Scentre bosses take 20pc pay cut amid coronavirus crisis
Scentre’s board and top management agree to pay reductions as shoppers desert its Westfield malls amid COVID-19 restrictions.
Mall owner Scentre Group will cut remuneration for board members and senior executives as it deals with coronavirus restrictions, and as it faces a possible counterstrike from tenants looking for rent relief.
Scentre, which operates the Westfield shopping centres in Australia, said in light of COVID-19’s impact on its operations, the board had agreed to a 20 per cent reduction in base fees.
Its senior leadership team - including CEO Peter Allen and CFO Elliott Rusanow, would take a 20 per cent cut in fixed remuneration.
The cuts take effect on May 1.
Scentre said the board would review these arrangements in August 2020. Similar cuts are also being implemented throughout the group’s broader executive team.

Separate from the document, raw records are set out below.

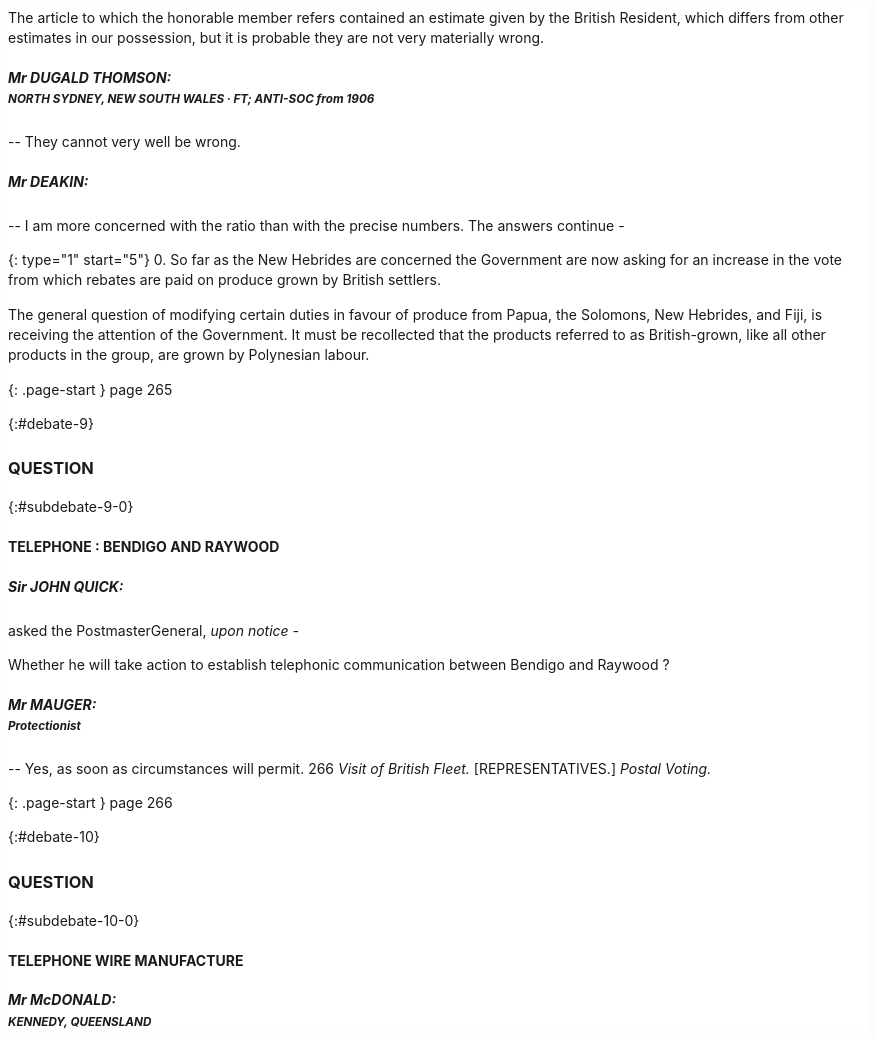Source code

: The article to which the honorable member refers contained an estimate given by the British Resident, which differs from other estimates in our possession, but it is probable they are not very materially wrong. 

##### Mr DUGALD THOMSON:<br><small class="text-muted">NORTH SYDNEY, NEW SOUTH WALES &middot; FT; ANTI-SOC from 1906</small>

-- They cannot very well be wrong. 

##### Mr DEAKIN:

-- I am more concerned with the ratio than with the precise numbers. The answers continue - 

{: type="1" start="5"}
0. So far as the New Hebrides are concerned the Government are now asking for an increase in the vote from which rebates are paid on produce grown by British settlers. 

The general question of modifying certain duties in favour of produce from Papua, the Solomons, New Hebrides, and Fiji, is receiving the attention of the Government. It must be recollected that the products referred to as British-grown, like all other products in the group, are grown by Polynesian labour. 

{: .page-start }
page 265

{:#debate-9}
### QUESTION

{:#subdebate-9-0}
#### TELEPHONE : BENDIGO AND RAYWOOD

##### Sir JOHN QUICK:

asked the PostmasterGeneral,  *upon notice -* 

Whether he will take action to establish telephonic communication between Bendigo and Raywood ? 

##### Mr MAUGER:<br><small class="text-muted">Protectionist</small>

-- Yes, as soon as circumstances will permit.  266  *Visit of British Fleet.*  [REPRESENTATIVES.]  *Postal Voting.* 

{: .page-start }
page 266

{:#debate-10}
### QUESTION

{:#subdebate-10-0}
#### TELEPHONE WIRE MANUFACTURE

##### Mr McDONALD:<br><small class="text-muted">KENNEDY, QUEENSLAND</small>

Scentre this month called for retailers in its complexes to open if they could, as many chains and small operators deserted its malls despite the complexes being labelled an essential service amid virus restrictions.
Shoppers are staying away in droves as governments warn people to only leave home if necessary. The resultant sharp fall in foot traffic has made it uneconomic for many stores to open.
Just 39 per cent of stores are still operating at Westfield centres across Australia, even though Mr Allen says up to 86 per cent could be open, with only a small proportion like gyms falling into “prohibited” categories.
Tension between mall owners and store chains is a precursor to looming battles over how they will reopen and the level of discount demanded on rents.
Speaking after Scentre’s annual meeting, Mr Allen said medical advice given by the federal government must be followed when determining when the economy should restart. But he argued retailers able to open should do so.
He acknowledged some confusion about messaging, but insisted shopping centres were an essential service.